The company stated that the main reason for the loss during the reporting period was high fixed costs such as depreciation of fixed assets. The forecast for 2025 indicates reduced losses mainly because the company expects lower provisions for fixed asset impairments compared to the previous year.

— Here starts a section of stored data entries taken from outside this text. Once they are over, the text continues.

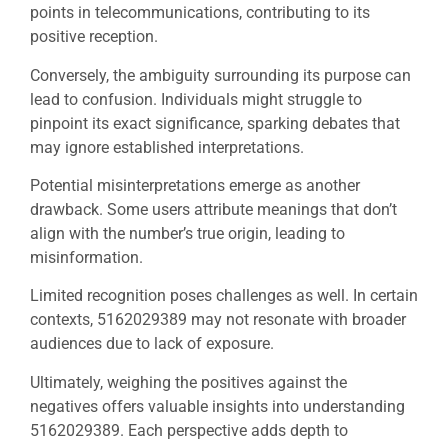
points in telecommunications, contributing to its
positive reception.
Conversely, the ambiguity surrounding its purpose can
lead to confusion. Individuals might struggle to
pinpoint its exact significance, sparking debates that
may ignore established interpretations.
Potential misinterpretations emerge as another
drawback. Some users attribute meanings that don’t
align with the number’s true origin, leading to
misinformation.
Limited recognition poses challenges as well. In certain
contexts, 5162029389 may not resonate with broader
audiences due to lack of exposure.
Ultimately, weighing the positives against the
negatives offers valuable insights into understanding
5162029389. Each perspective adds depth to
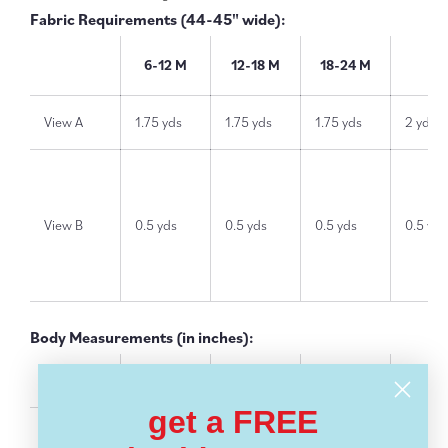
Fabric Requirements (44-45" wide):
6-12 M
12-18 M
18-24 M
2T
View A
1.75 yds
1.75 yds
1.75 yds
2 yds
View B
0.5 yds
0.5 yds
0.5 yds
0.5 yds
Body Measurements (in inches):
6-12 M
12-18 M
18-24 M
2T
get a FREE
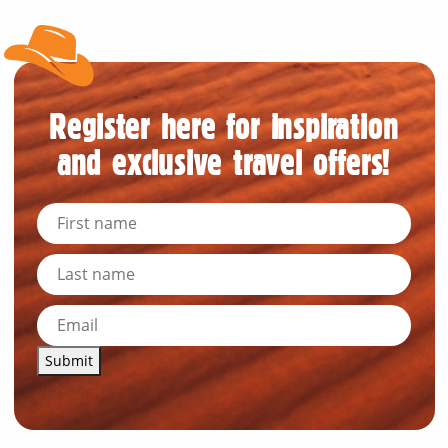
Register here for inspiration
and exclusive travel offers!
Submit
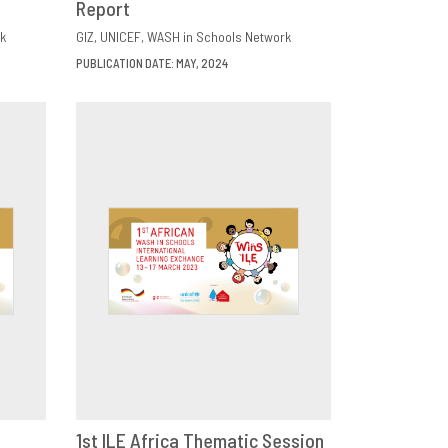
Report
k
GIZ
UNICEF
WASH in Schools Network
PUBLICATION DATE: MAY, 2024
1st ILE Africa Thematic Session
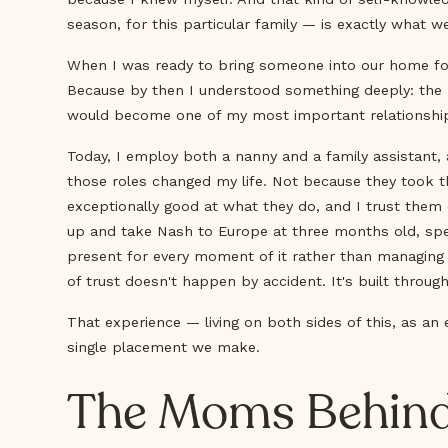
season, for this particular family — is exactly what we
When I was ready to bring someone into our home for th
Because by then I understood something deeply: the r
would become one of my most important relationship
Today, I employ both a nanny and a family assistant, a
those roles changed my life. Not because they took t
exceptionally good at what they do, and I trust them
up and take Nash to Europe at three months old, spe
present for every moment of it rather than managing 
of trust doesn't happen by accident. It's built throu
That experience — living on both sides of this, as an
single placement we make.
The Moms Behind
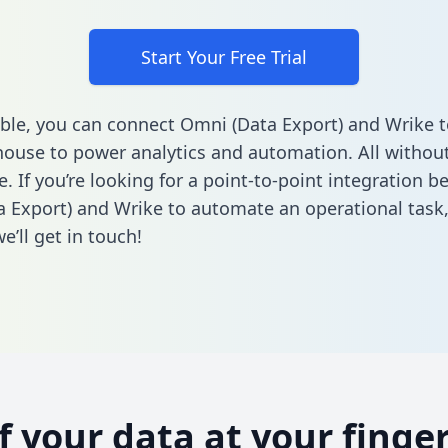
Start Your Free Trial
ble, you can connect Omni (Data Export) and Wrike t
ouse to power analytics and automation. All without
e. If you’re looking for a point-to-point integration 
 Export) and Wrike to automate an operational task
’ll get in touch!
of your data at your finger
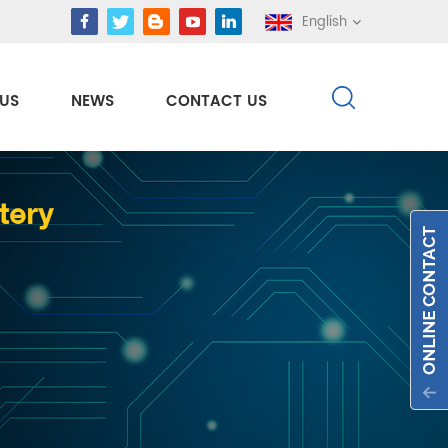
English
US
NEWS
CONTACT US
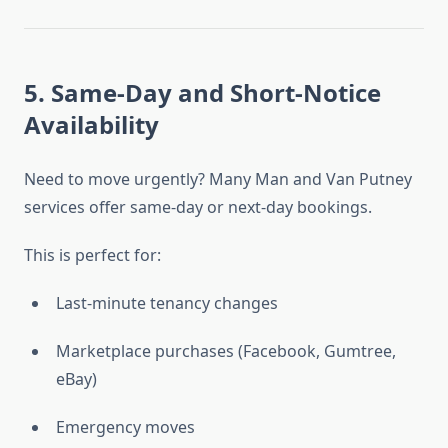
5. Same-Day and Short-Notice
Availability
Need to move urgently? Many Man and Van Putney
services offer same-day or next-day bookings.
This is perfect for:
Last-minute tenancy changes
Marketplace purchases (Facebook, Gumtree,
eBay)
Emergency moves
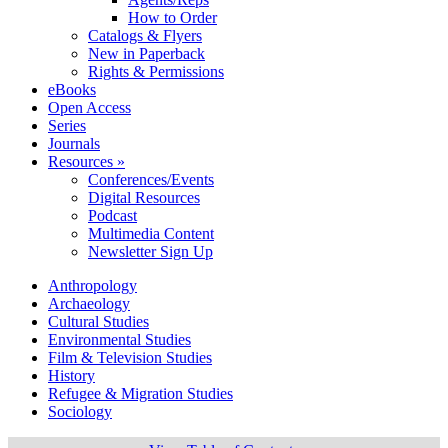
How to Order
Catalogs & Flyers
New in Paperback
Rights & Permissions
eBooks
Open Access
Series
Journals
Resources »
Conferences/Events
Digital Resources
Podcast
Multimedia Content
Newsletter Sign Up
Anthropology
Archaeology
Cultural Studies
Environmental Studies
Film & Television Studies
History
Refugee & Migration Studies
Sociology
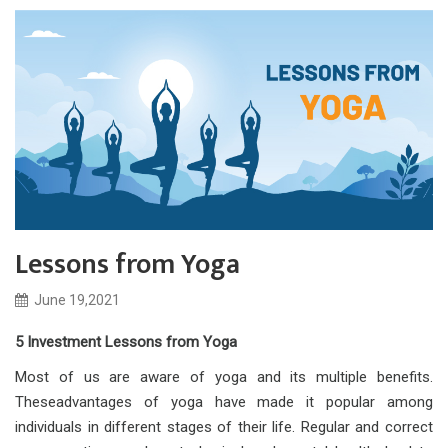
Lessons from Yoga
June 19,2021
5 Investment Lessons from Yoga
Most of us are aware of yoga and its multiple benefits.
Theseadvantages of yoga have made it popular among
individuals in different stages of their life. Regular and correct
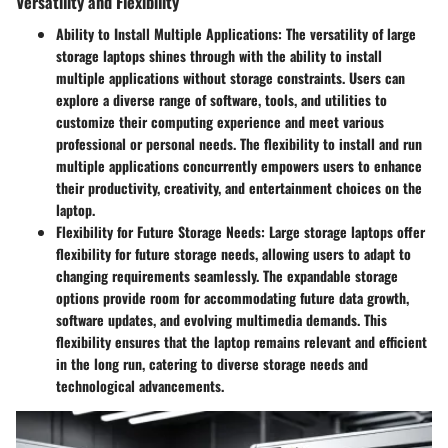
Versatility and Flexibility
Ability to Install Multiple Applications:
The versatility of large
storage laptops shines through with the ability to install
multiple applications without storage constraints. Users can
explore a diverse range of software, tools, and utilities to
customize their computing experience and meet various
professional or personal needs. The flexibility to install and run
multiple applications concurrently empowers users to enhance
their productivity, creativity, and entertainment choices on the
laptop.
Flexibility for Future Storage Needs:
Large storage laptops offer
flexibility for future storage needs, allowing users to adapt to
changing requirements seamlessly. The expandable storage
options provide room for accommodating future data growth,
software updates, and evolving multimedia demands. This
flexibility ensures that the laptop remains relevant and efficient
in the long run, catering to diverse storage needs and
technological advancements.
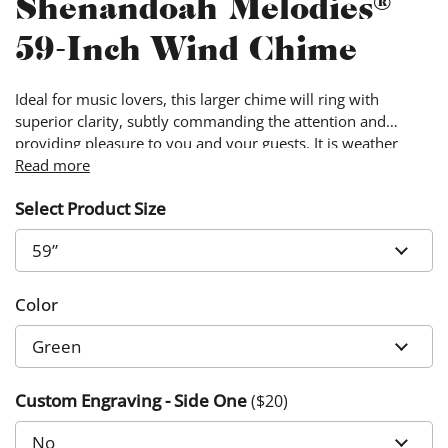
Shenandoah Melodies®
59-Inch Wind Chime
Ideal for music lovers, this larger chime will ring with
superior clarity, subtly commanding the attention and
providing pleasure to you and your guests. It is weather
resistant and hand-made with quality materials, ensuring
Read more
that your garden will look and sound beautiful year-round.
Select Product Size
Color
Custom Engraving - Side One
($
20
)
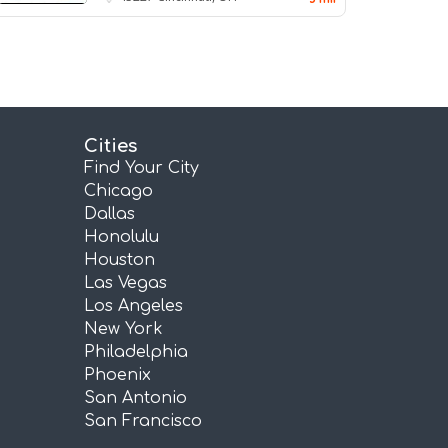
Cities
Find Your City
Chicago
Dallas
Honolulu
Houston
Las Vegas
Los Angeles
New York
Philadelphia
Phoenix
San Antonio
San Francisco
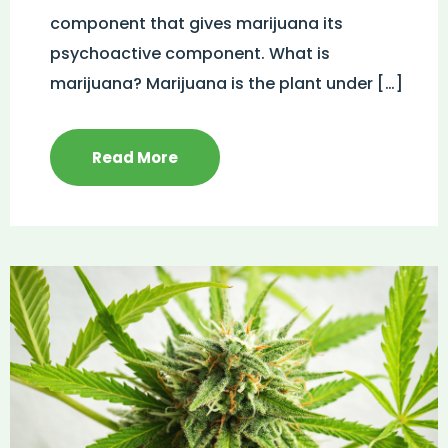
component that gives marijuana its
psychoactive component. What is
marijuana? Marijuana is the plant under […]
Read More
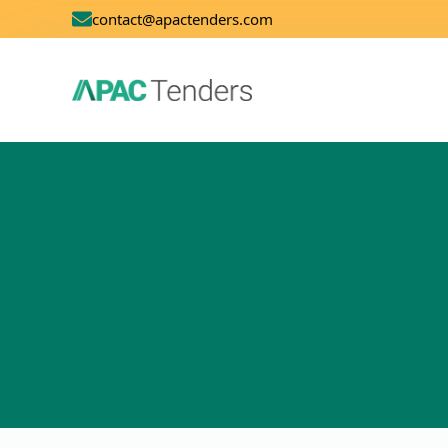
contact@apactenders.com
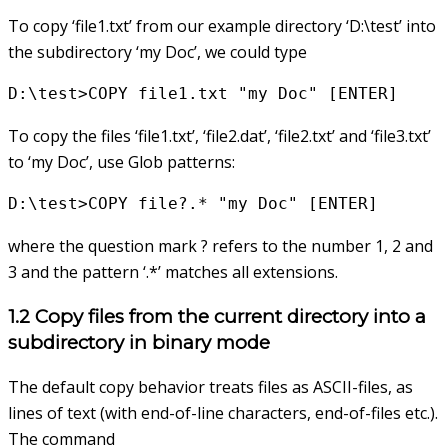
To copy ‘file1.txt’ from our example directory ‘D:\test’ into
the subdirectory ‘my Doc’, we could type
D:\test>COPY file1.txt "my Doc" [ENTER]
To copy the files ‘file1.txt’, ‘file2.dat’, ‘file2.txt’ and ‘file3.txt’
to ‘my Doc’, use Glob patterns:
D:\test>COPY file?.* "my Doc" [ENTER]
where the question mark ? refers to the number 1, 2 and
3 and the pattern ‘.*’ matches all extensions.
1.2 Copy files from the current directory into a
subdirectory in binary mode
The default copy behavior treats files as ASCII-files, as
lines of text (with end-of-line characters, end-of-files etc.).
The command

Heging of Linyun Capital said that on March 4th, the main funds net inflow was 1.78 million yuan, with a total of -48.4 million yuan over three days. Investors should be aware of risks.
Chongqing Gas down 7.94%
On that day, four stocks closed unchanged: Meiansen, Fuling Electric Power, Chongqing Steel, and Zaisheng Technology.
A total of 54 stocks declined, with Chongqing Gas down 7.94%, Chongqing Port down 6.79%, and Meixin Yishen down 3.58%, ranking last in daily gains.
Chongqing Gas closed at 5.91 yuan, down 7.94% for the day, with a year-to-date change of 7.65%.
Chongqing Port closed at 5.35 yuan, down 6.79%, with a year-to-date change of -2.01%.
Meixin Yishen closed at 19.68 yuan, down 3.58%, with a year-to-date increase of 20.44%.
(Note: The views expressed are for reference only and do not constitute investment advice. The stock market involves risks; invest at your own risk.)